Radxa Launches the ROCK 5C, 5C Lite Single-Board Computers — And Adopts Raspberry Pi's PCIe Pinout

Mimicking the Raspberry Pi form factor, these new boards include 8k60 video output and an on-board 5/6 TOPS NPU for machine learning.

Embedded computing specialist Radxa has announced a pair of new ROCK single-board computers (SBCs), built around a Rockchip RK3588S2 or RK3582 system-on-chip: the ROCK 5C and ROCK 5C Lite.

"Radxa ROCK 5C is a compact single-board computer that offers a range of cutting-edge features, characteristics, and expansion options," the company claims. "It is the ideal choice for makers, IoT [Internet of Things] enthusiasts, hobbyists, gamers, PC users, and anyone in need of a high-spec platform with excellent performance and reliability."

The ROCK 5C is the latest entry in the ever-growing ROCK family of single-board computers, following the release of the larger pico-ITX ROCK 3B back in November last year. Despite the company having declared pico-ITX as "the perfect SBC form factor" at the time, the ROCK 5C is a return to the Raspberry Pi-like layout — mimicking the Raspberry Pi 4, though with only a single full-size HDMI connector where the Raspberry Pi has two micro-HDMI ports.

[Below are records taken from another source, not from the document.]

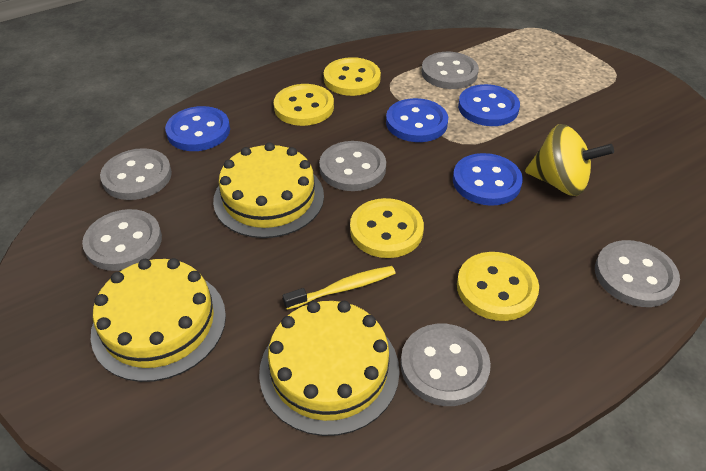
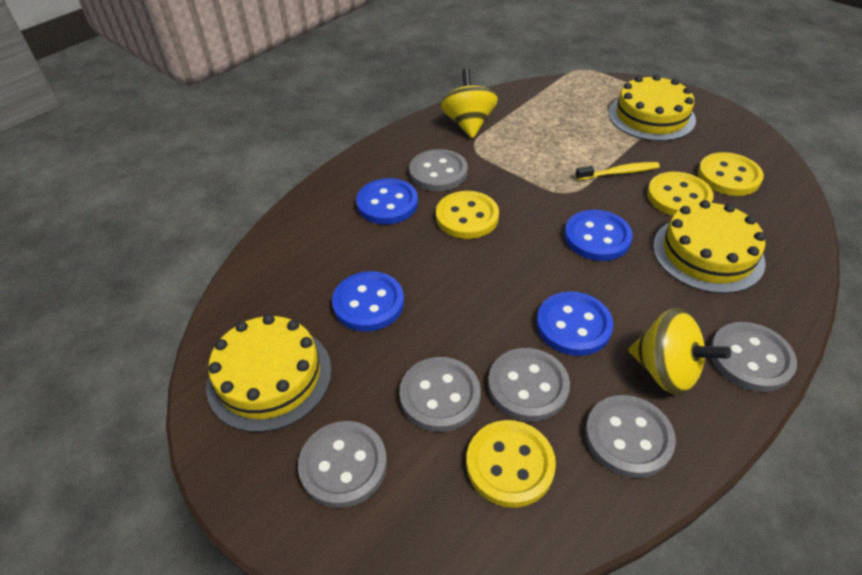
yellow spinning top: [525,124,614,196] = 1 -> [441,69,498,138] [628,308,731,395] = 2

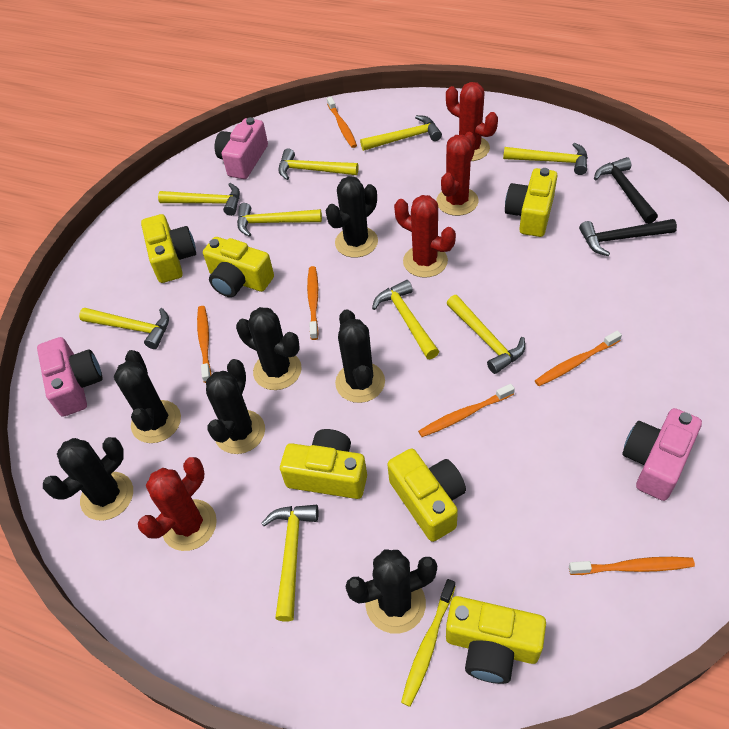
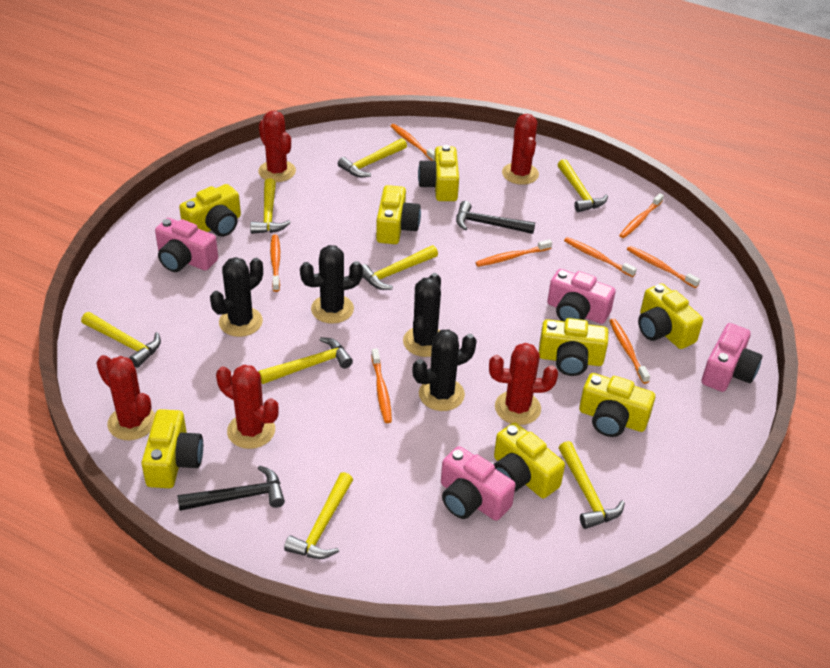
black cactus: [43,437,133,520] [114,350,181,443] [206,359,265,454] [236,307,302,390] [325,176,378,258] [335,309,385,403] [345,549,437,634] = 7 -> [210,257,263,337] [300,245,363,324] [403,273,441,357] [412,329,477,411] = 4
orange toothbrush: [197,306,211,383] [307,266,319,340] [327,97,357,148] [418,384,515,437] [535,330,622,386] [569,557,695,575] = 6 -> [270,235,280,292] [371,348,392,423] [390,124,435,161] [475,239,552,267] [564,237,637,277] [609,319,650,384] [619,193,664,238] [627,246,700,288] = 8
pink camera: [37,337,102,417] [215,117,268,179] [622,408,702,501] = 3 -> [155,218,218,272] [441,446,516,521] [547,269,615,324] [702,323,762,392] = 4
red cactus: [138,457,217,551] [394,195,456,278] [436,132,478,216] [446,82,498,161] = 4 -> [96,355,155,440] [216,365,279,449] [258,111,296,182] [489,343,558,425] [502,114,539,185] = 5
yellow camera: [141,214,196,283] [203,237,274,297] [280,429,367,499] [387,448,466,542] [446,596,546,684] [505,168,557,237] = 6 -> [141,409,203,488] [179,184,241,237] [376,185,421,244] [418,145,459,201] [494,423,565,498] [539,318,608,376] [579,373,655,437] [638,283,703,349] = 8
yellow hammer: [79,308,169,349] [158,183,240,216] [237,203,322,237] [261,505,319,622] [278,148,358,180] [360,115,442,151] [372,280,439,359] [446,295,525,374] [503,143,588,175] = 9 -> [81,312,161,368] [250,178,291,234] [258,337,353,384] [284,472,353,559] [338,138,407,177] [362,245,438,290] [557,159,608,212] [559,441,625,529] = 8
yellow toothbrush: [401,579,456,707] = 1 -> none = 0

The flagship ROCK 5C model is built around the Rockchip RK3588S2 system-on-chip, giving four high-performance Arm Cortex-A76 cores with four lower-power Cortex-A55 cores in a DynamIQ configuration alongside an Arm Mali G610 MP4 graphics processor; the ROCK 5C Lite swaps this out for a Rockchip RK3582, which drops two of the Cortex-A76 cores and the entire GPU.

Both models, interestingly, include an integrated neural processing unit (NPU) for on-device machine learning — delivering up to five tera-operations per second (TOPS) on the ROCK 5C Lite and six TOPS on the Rock 5C, both at the lowest INT4 precision.

Common to both boards are support for up to 32GB of LPDDR4x memory, an on-board eMMC connector alongside a microSD slot for storage, an HDMI 2.1 port support 8k60 output, a MIPI Display Serial Interface (DSI) port for 1080p60, and a MIPI Camera Serial Interface (CSI) port good for one four-lane or two two-lane connections.

There are two full-size USB 2.0 ports, a single USB 3.0 Host port, and a second USB 3.0 port that can operate in Host or On-The-Go (OTG) modes. There's a gigabit Ethernet port with optional Power-over-Ethernet (PoE) support, on-board Wi-Fi 6 and Bluetooth 5.4 radios, an analog headphone jack, plus a 40-pin general-purpose input/output (GPIO) header.

There's an interesting inclusion at the far end of the board, too: a flat flexible circuit (FFC) connector based on the one found on the Raspberry Pi 5, carrying a single lane of PCI Express Gen. 2.1 connectivity — and, in theory, delivering support for Raspberry Pi 5 PCIe add-on boards, including the recently-launched M.2 HAT+.

More information on the ROCK 5C and ROCK 5C Lite is available on the Radxa product page; the boards are on sale now starting at $34.30 for the ROCK 5C Lite with 1GB of RAM and topping out at $228.54 for the ROCK 5C with 32GB of RAM.